Published in top machine learning journal – the Journal of Machine Learning Research – the Essex team hope this research will provide a backbone for the next generation of AI and machine learning breakthroughs.

This could be translated to improvements in everything from driverless cars and smartphones having a better understanding of voice commands, to improved automatic medical diagnoses and drug discovery.

“Artificial intelligence research ultimately has the goal of producing completely autonomous and intelligent machines which we can converse with and will do tasks for us, and this new published work accelerates our progress towards that,” explained co-lead author Dr Michael Fairbank, from Essex’s School of Computer Science and Electronic Engineering.

The recent impressive breakthroughs in AI around vision tasks, speech recognition and language translation have involved "deep learning", which means training multi-layered artificial neural networks to solve a task.  However, training these deep neural networks is a computationally expensive task, requiring huge amounts of training examples and computing time.

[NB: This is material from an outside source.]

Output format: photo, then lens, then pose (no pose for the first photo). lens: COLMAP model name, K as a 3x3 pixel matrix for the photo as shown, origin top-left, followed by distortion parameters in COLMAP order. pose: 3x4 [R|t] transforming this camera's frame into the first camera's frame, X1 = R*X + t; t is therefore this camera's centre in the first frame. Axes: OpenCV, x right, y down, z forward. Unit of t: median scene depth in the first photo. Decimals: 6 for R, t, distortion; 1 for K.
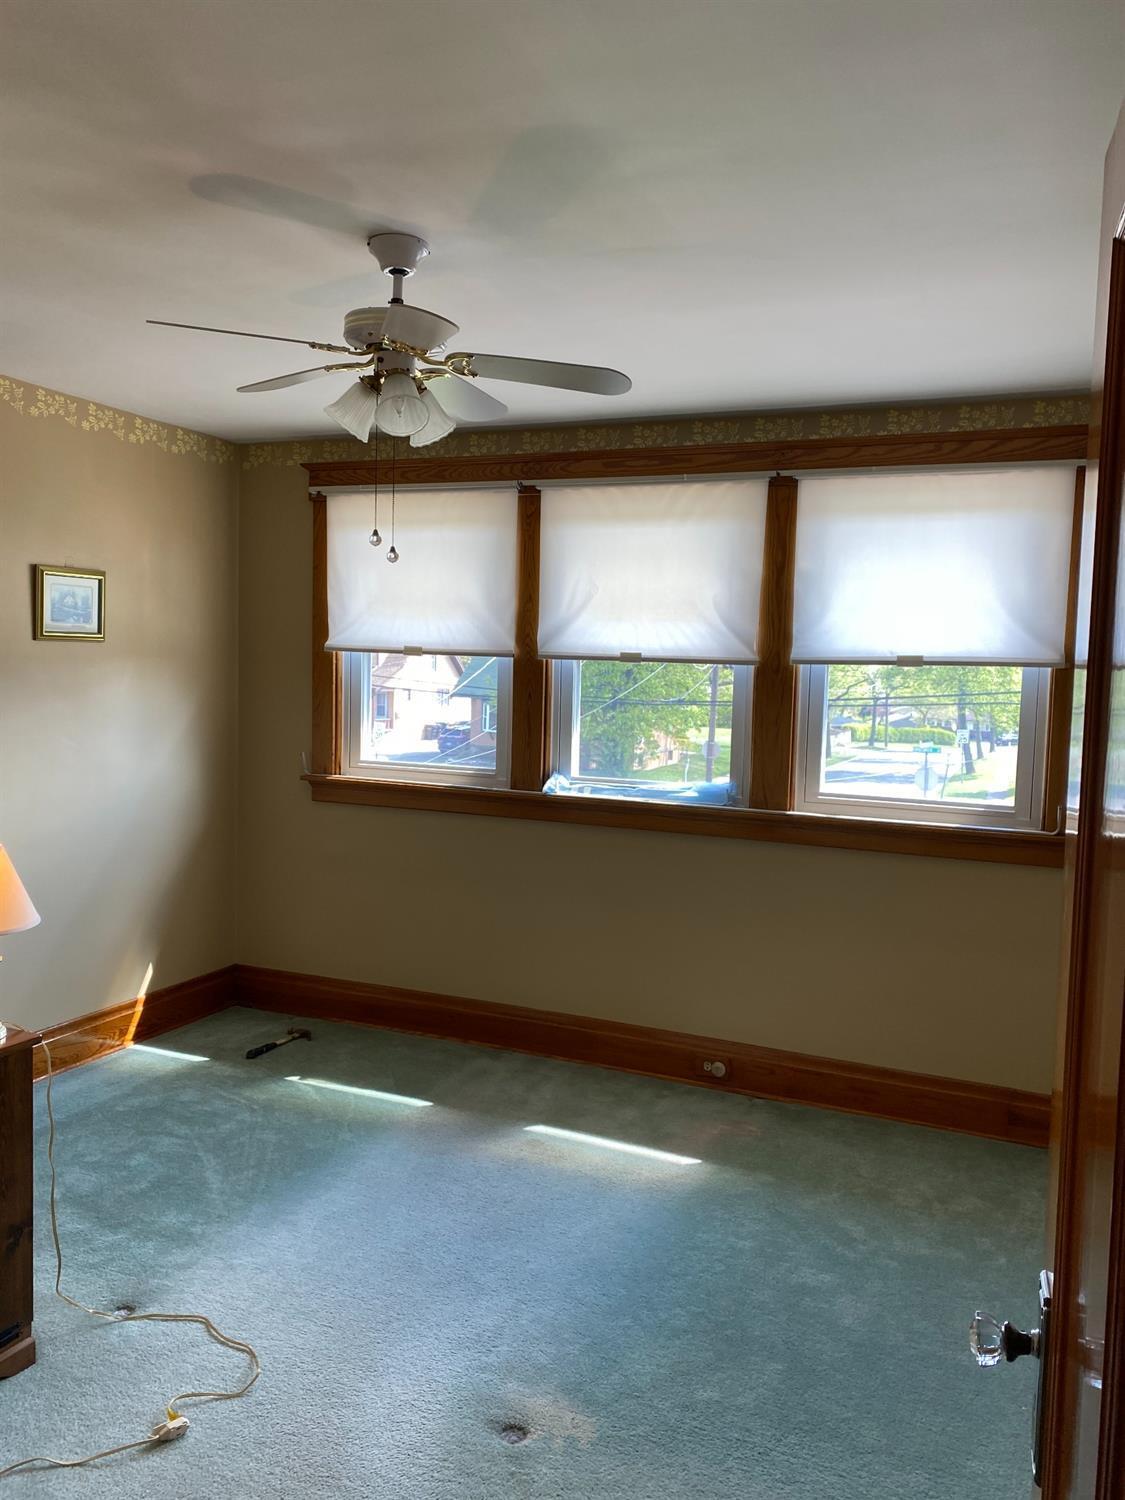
lens RADIAL K [[1156.1, 0, 566.7], [0, 1156.1, 754.0], [0, 0, 1]] dist [0.001016, -0.007650]
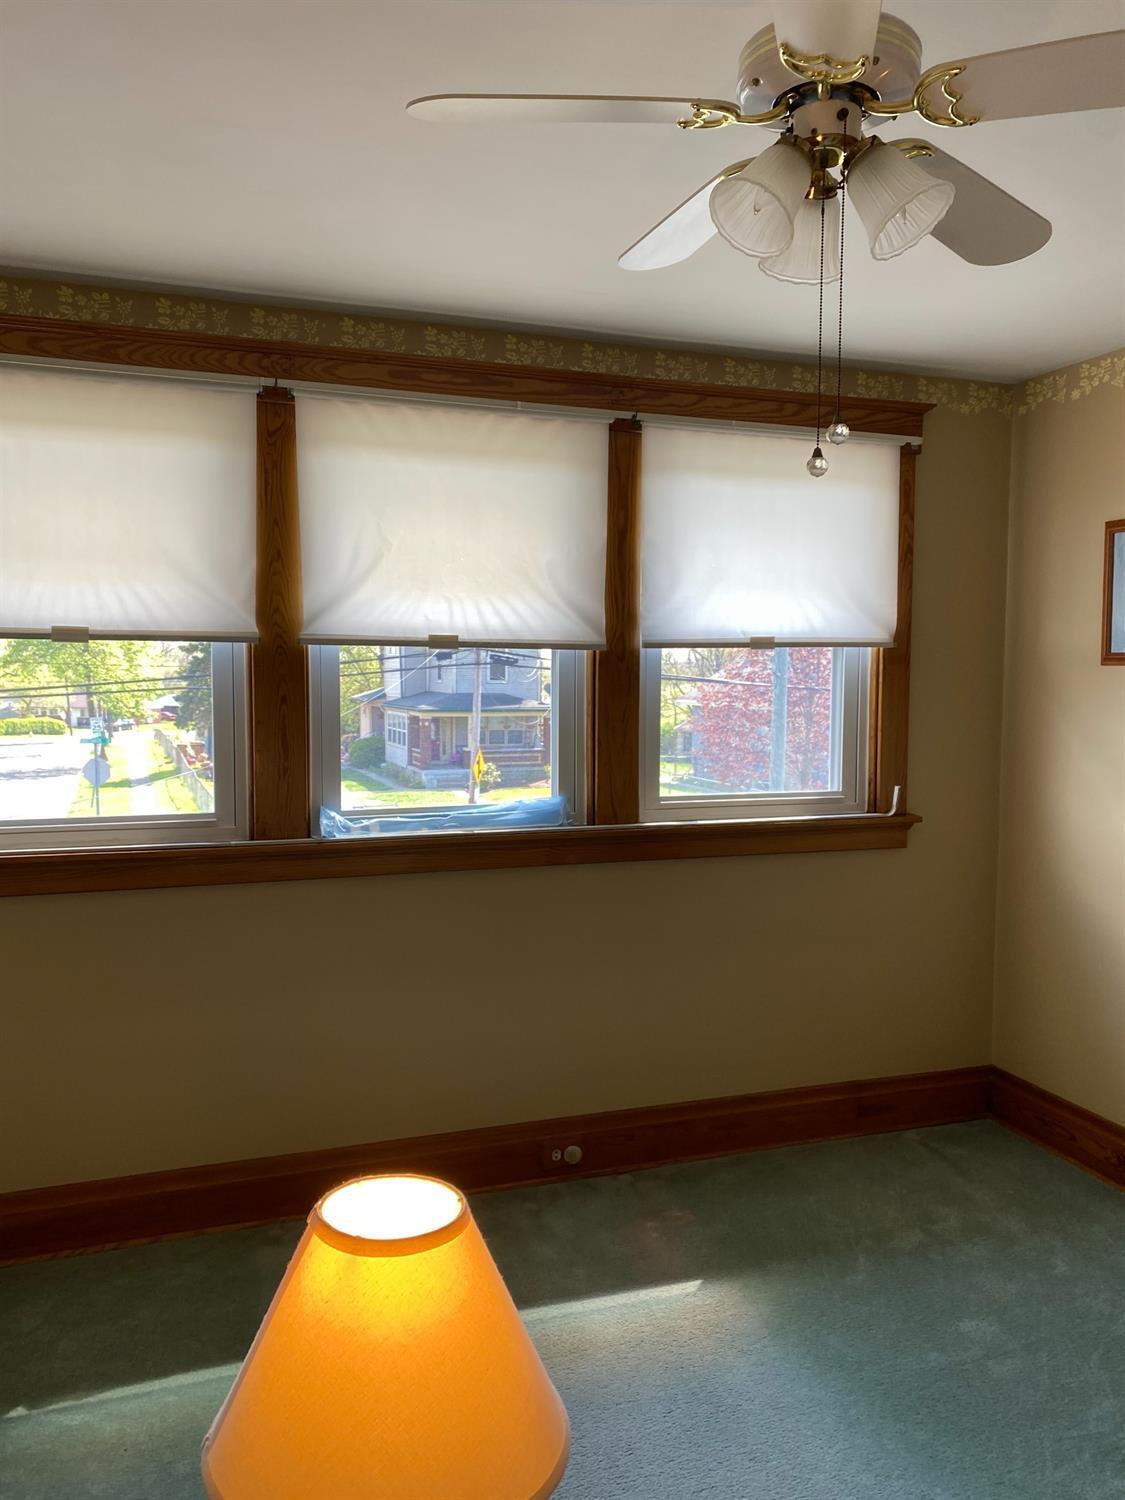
lens RADIAL K [[1156.1, 0, 562.4], [0, 1156.1, 743.9], [0, 0, 1]] dist [0.001016, -0.007650]
pose [[0.724956, -0.069261, 0.685304, -0.406623], [0.066077, 0.997336, 0.030897, -0.036659], [-0.685618, 0.022884, 0.727602, 0.418812]]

What the Essex team, which includes Professor Luca Citi and Dr Spyros Samothrakis, has achieved is to devise a radically different approach to training neural networks in deep learning.

“Our new method, which we call Target Space, provides researchers with a step change in the way they can improve and build their AI creations,” added Dr Fairbank. “Target Space is a paradigm-changing view, which turns the training process of these deep neural networks on its head, ultimately enabling the current progress in AI developments to happen faster.”

The standard way people train neural networks to improve performance is to repeatedly make tiny adjustments to the connection strengths between the neurones in the network. The Essex team have taken a new approach. So, instead of tweaking connection strengths between neurones, the new “target-space” method proposes to tweak the firing strengths of the neurones themselves.

Professor Citi added: “This new method stabilises the learning process considerably, by a process which we call cascade untangling. This allows the neural networks being trained to be deeper, and therefore more capable, and at the same time potentially requiring fewer training examples and less computing resources. We hope this work will provide a backbone for the next generation of artificial intelligence and machine-learning breakthroughs.”

The next steps for the research are to apply the method to various new academic and industrial applications.